Interpreting Cluster 1
Members of Cluster 1 are more likely to be female than male, because almost 90% of the group’s population is female. With respect to having a secondary degree, members of Cluster 1 are not likely to have a secondary degree (less than 40% have one), but a larger poportion of Cluster 1 has a secondary degree, compared to Clusters 2, 3 and 4. We can apply a similar logic for being in the top 40% of income: while they are not likely to be at the top 40% of income, they are more likely than members of other clusters to belong to that income quintile. Members of Cluster 1 are not likely to be in the workforce, as only ~10% are part of the workforce, and they are not likely to receive wage payments. However, they are very likely to come up with emergency funds, generally do not borrow (either from family, or for medical reasons), and are unlikely to receive domestic remittances. Two additional data points not shown in the graph above: The average age within Cluster 1 is 34 years, and the main source of their emergency funds is their family.

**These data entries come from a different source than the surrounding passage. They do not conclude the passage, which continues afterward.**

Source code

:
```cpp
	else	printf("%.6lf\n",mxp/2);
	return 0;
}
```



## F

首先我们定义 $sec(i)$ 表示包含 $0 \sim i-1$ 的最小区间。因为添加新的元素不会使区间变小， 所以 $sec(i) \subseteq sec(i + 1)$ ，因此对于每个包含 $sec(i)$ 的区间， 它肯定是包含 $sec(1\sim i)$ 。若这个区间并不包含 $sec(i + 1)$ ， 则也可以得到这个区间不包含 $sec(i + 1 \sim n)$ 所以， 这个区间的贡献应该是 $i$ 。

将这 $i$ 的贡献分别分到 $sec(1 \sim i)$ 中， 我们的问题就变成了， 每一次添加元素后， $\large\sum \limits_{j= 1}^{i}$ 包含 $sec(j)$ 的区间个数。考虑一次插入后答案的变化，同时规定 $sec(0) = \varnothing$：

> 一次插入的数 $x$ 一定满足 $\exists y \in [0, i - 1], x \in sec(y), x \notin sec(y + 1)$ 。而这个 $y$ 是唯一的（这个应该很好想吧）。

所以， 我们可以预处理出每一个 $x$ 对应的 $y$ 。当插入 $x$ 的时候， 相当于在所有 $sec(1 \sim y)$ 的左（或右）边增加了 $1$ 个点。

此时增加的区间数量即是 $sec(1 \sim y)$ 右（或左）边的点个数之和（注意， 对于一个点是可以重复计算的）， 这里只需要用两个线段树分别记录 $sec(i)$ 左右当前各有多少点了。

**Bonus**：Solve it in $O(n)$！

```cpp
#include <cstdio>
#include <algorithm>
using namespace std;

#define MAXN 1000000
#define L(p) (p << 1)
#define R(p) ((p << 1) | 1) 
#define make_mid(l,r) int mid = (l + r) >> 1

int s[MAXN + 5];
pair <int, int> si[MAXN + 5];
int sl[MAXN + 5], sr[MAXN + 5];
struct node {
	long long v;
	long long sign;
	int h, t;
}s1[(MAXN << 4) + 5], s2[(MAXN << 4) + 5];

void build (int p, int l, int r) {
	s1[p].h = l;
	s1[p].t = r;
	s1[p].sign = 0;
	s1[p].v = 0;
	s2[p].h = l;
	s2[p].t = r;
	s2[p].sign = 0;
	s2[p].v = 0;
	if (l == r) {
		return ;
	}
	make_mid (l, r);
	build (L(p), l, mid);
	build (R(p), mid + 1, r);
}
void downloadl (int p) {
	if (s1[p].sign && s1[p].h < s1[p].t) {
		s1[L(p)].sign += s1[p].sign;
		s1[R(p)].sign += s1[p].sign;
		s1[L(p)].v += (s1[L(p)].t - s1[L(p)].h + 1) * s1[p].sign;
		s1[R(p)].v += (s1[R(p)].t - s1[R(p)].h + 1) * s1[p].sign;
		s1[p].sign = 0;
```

We can thus describe members of Cluster 1 as young females, who are unemployed, likely to be middle-income, and rely on family for emergency funds.
Interpreting Cluster 2
Members of Clutser 2 are likely to be male, unlikely to have a secondary degree, likely to be employed in the workforce and likely to receive wage payments. Just above the majority in Cluster 2 can come up with emergency funding, but they are unlikely to borrow from family or receive domestic remittances. The average age within Cluster 2 is 40 years old.
We can thus describe members of Cluster 2 as middle-aged males, who are employed (likely in a low-pay, formal job), can come up with emergency funding, but are generally on their own (cannot rely on family).
Interpreting Cluster 3
We can describe members of Cluster 3 as middle-aged females, who are unemployed, have the lowest income levels amongst the 4 clusters, and cannot come up with emergency funds nor can they rely on family.
Interpreting Cluster 4
We can describe members of Cluster 4 as middle-aged females, who are unemployed, are generally low-income, but have relied on family and are more likely to borrow for medical needs. Their reliance on family is also evident in their being more likely to receive domestic remittances.
This is a useful exercise for the banking industry to understand who the unserved customers are out there, and how they can create products that fulfill the needs of these customers.
In the example above, a segment that can immediately be served by the banks in Morocco belongs to Cluster 2, who are employed, receive wage payments, and do not rely on family for emergency funds. Banks can offer this “market segment” a low-fee checking account or incentivize them to open a savings account with attractive rates. Similarly, members of cluster 4 can benefit from a medical insurance product or a low-fee checking account to receive domestic remittances.
This clustering exercise is, of course, imperfect, given that we are missing some crucial data points on customer demographics and behaviors. Such data includes number of dependents, income levels, type of work (formal vs informal), spend on other products (e.g., airtime and internet). A next step for the banking industry in Morocco is to conduct a similar, more thorough market research survey to understand the needs of the unbanked.